> _LISTED ENTRIES_
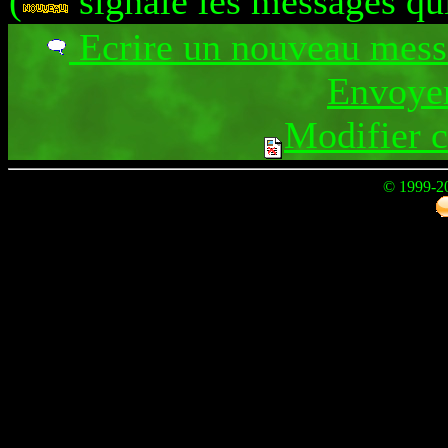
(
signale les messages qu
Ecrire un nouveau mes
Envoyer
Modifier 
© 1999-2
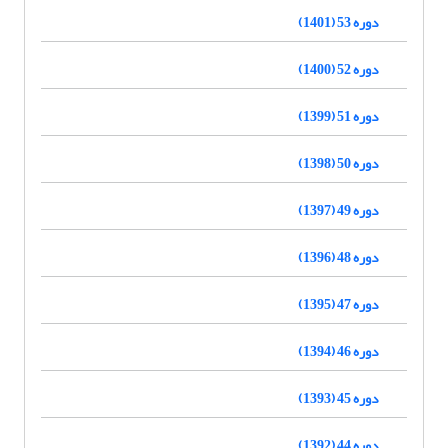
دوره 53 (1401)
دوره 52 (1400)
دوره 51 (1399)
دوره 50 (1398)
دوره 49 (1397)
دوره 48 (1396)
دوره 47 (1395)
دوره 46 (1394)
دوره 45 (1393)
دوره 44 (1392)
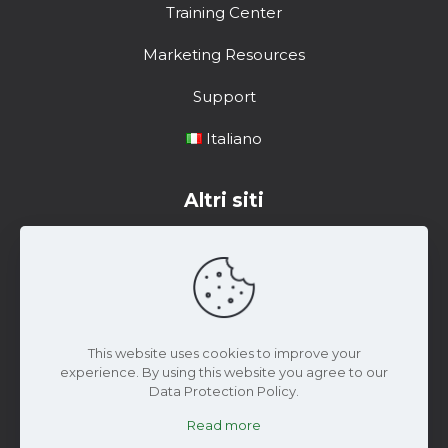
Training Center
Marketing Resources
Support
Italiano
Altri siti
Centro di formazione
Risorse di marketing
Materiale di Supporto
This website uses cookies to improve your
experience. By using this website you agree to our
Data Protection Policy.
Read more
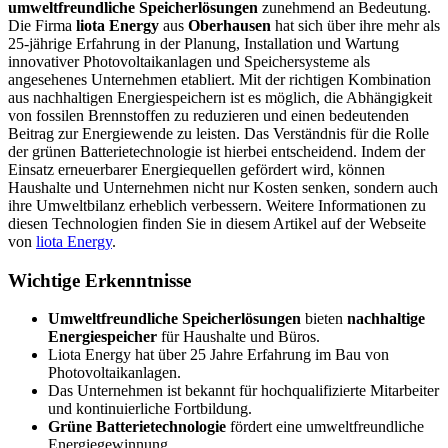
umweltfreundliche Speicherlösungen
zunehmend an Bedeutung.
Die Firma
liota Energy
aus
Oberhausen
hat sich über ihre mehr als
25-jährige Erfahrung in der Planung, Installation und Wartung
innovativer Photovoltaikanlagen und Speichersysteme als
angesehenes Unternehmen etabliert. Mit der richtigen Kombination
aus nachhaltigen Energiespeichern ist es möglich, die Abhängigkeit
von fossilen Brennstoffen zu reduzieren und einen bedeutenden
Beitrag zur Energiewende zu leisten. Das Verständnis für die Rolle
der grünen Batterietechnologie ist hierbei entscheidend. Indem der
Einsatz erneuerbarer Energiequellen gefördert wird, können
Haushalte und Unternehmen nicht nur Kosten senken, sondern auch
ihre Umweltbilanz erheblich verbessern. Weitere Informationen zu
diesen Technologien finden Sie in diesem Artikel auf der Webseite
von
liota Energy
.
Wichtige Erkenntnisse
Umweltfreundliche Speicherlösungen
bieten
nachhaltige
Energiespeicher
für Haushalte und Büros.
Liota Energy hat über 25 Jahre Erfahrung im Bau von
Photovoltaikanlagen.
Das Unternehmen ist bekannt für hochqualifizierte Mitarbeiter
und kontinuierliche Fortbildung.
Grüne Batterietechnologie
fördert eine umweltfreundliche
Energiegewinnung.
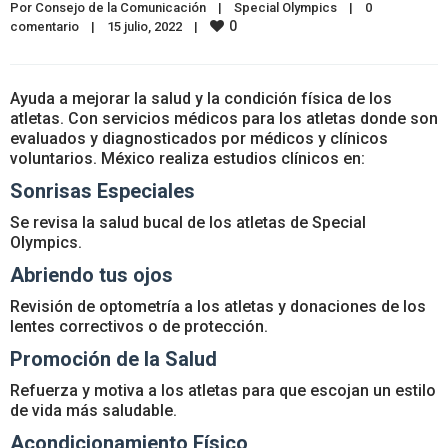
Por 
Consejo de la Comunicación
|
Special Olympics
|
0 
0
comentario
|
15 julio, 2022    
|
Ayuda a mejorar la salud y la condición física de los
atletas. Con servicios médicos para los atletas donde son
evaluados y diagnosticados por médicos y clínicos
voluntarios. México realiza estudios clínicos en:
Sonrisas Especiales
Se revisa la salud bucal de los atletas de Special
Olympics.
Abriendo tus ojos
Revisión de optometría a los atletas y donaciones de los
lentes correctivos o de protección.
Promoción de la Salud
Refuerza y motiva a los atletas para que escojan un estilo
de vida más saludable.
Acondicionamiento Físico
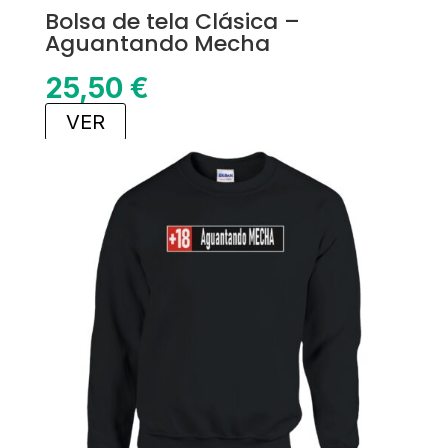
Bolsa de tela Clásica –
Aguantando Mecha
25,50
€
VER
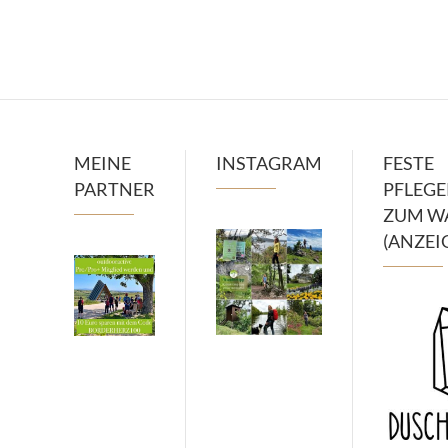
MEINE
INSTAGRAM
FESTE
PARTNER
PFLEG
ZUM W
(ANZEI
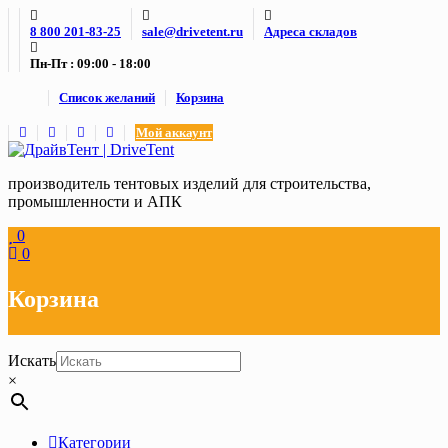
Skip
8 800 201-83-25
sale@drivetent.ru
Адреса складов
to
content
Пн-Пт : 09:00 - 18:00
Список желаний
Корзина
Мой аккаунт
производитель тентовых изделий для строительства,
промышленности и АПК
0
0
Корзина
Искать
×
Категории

> _WORK TO COMPLETE_
Return the text from the records exactly, starting with the line containing "دوره 53 (1401)" and ending with the line containing "دوره 44 (1392)", including both of those lines.

> _RESULT BELOW_
دوره 53 (1401)
دوره 52 (1400)
دوره 51 (1399)
دوره 50 (1398)
دوره 49 (1397)
دوره 48 (1396)
دوره 47 (1395)
دوره 46 (1394)
دوره 45 (1393)
دوره 44 (1392)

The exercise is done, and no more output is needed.